Did you guys teach DH at your skate school?
We at least teach the basics: how to brake (yes we teach footbraking!), how to slide. Some kids are good enough to do powerslides. We do not teach racing tips yet (tuck, drift, tactics) but it might come soon.
How were your holidays?
I went to Vancouver last summer, to meet Lee Cation and Colin Beck, and participate in the Whistler Longboard Festival. I was supposed to race in the Masters category, but unfortunately the IDF Timing system did not work. So I decided to help Lee and Colin rather than ride. Anyway, it was a great time. After, I had some skate time with Kevin Reimer, Jonas Richter, Pablo Quiles in the suburbs of Vancouver (BP, Cypress). I found some time to meet Blake Startup from Landyachtz and visit their factory. For Christmas, I stayed with my family and made a big party for new years eve.
Has the IDF got any surprises for us this year?
Yes we have. Of course I can not give the details, but we will have a few new races. We would like to put up a prize purse for the overall ranking. But I am not sure our financial situation will allow us to set it up in 2014. 2015 for sure! We have to reimburse the loans we had to contract to pay the timing system first.
What would it cost to rent your timing system?
We do not rent it. It requires a good training and more than that, you get used to it as you use it a lot. Making a smooth race and smooth quali sessions depends on your ability to deal with new and unknown issues, but also to react faster and better when shit happens, because you’ve learnt from past situations.
The rent could include Koma or Lee with it!
That is a possibility, but we are not here to make money; our first goal is to make a good competition circuit. Help the organizers get better and find good tracks. I’d rather spend some time to find sponsors, some big names, not from the skate industry. And anyway, when you are a World Cup event organizer, our fee, which is twice cheaper than the former organization, includes the timing and the fact we send an official timing officer to use it.
Is downhill racing a good investment for outsiders?
It all depends on the amount of money we are talking about, but I think that it is still a very small investment for good coverage. We have a young audience, growing, on 4 continents so far.
For instance, Peyragudes, which is the event I know the best, has a very good media coverage now, with mainstream media getting interest in it and sending journalist to the event. Top sponsorship only costs a few thousands euros. Not many sports can offer that ROI.

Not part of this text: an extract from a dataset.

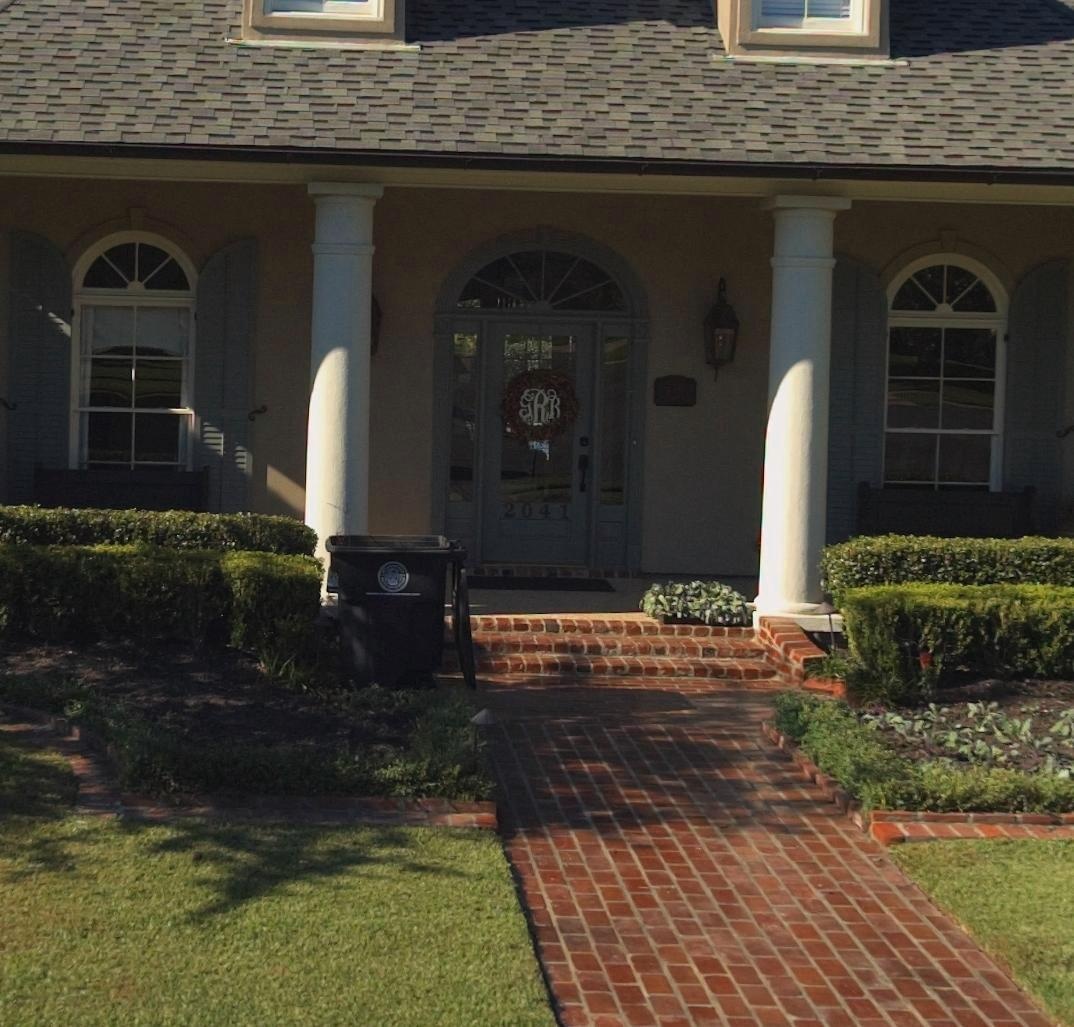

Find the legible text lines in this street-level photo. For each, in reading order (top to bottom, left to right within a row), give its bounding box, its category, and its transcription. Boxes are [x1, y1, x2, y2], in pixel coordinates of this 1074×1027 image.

How is the scene in at home?
As always France does not do things the same way as others; while all countries see the number of races exploding, DH races in France are dying. But freerides are exploding! There will be over 20 freeride events in France in 2014…and only 3 races. French riders do not really like competition.
Which ones should people go to?
Col de la bonnette for sure, Croix saint robert (if it’s a freeride and not a race), Comfortable freeride, a new event in Chamrousse is also under preparation, and the OUTDOOR Mix festival, in the south of France.
Are there any changes you’d like to bring in the future?
I’d like to see the big races able to make more selection so that the WQS races realy become “qualifying races”. We are interested in Boarder X too.
We’ve got Kozakov, do we need another?
I am talking about Eastern Europe really; countries such as Slovenia, Latva, Russia even.
Seems like the guys are headed in the right direction with the formation of the Asian Downhill Circuit – do you have any contacts out there?
Yes we do, but safety is still an issue there. They have no hay bales, few riders can really afford to buy helmets and leathers.
What are the alternatives in a hayless country?
Rice can be one, inflatable structures too, matelasses in some cases or even tyres, but I know that the tyres can be dangerous.
Under the IGSA, we had a World Championship World Cup race, will we ever see this under the IDF?
It’s been a long time, hope our paths cross soon bro. Big hugs and all the best for the coming season.
Thanks Gbemi and keep on the good work that you do. Above all, keep the passion, that is the best engine to drive your projects.